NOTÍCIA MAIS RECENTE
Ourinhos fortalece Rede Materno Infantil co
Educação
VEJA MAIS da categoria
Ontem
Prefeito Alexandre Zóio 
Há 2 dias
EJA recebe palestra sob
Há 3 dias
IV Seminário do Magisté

Exercise brief -> Copy the lines of the records above again, with "Ontem" replaced by "Hoje" and everything else left unchanged.

Written reply ->
NOTÍCIA MAIS RECENTE
Ourinhos fortalece Rede Materno Infantil co
Educação
VEJA MAIS da categoria
Hoje
Prefeito Alexandre Zóio 
Há 2 dias
EJA recebe palestra sob
Há 3 dias
IV Seminário do Magisté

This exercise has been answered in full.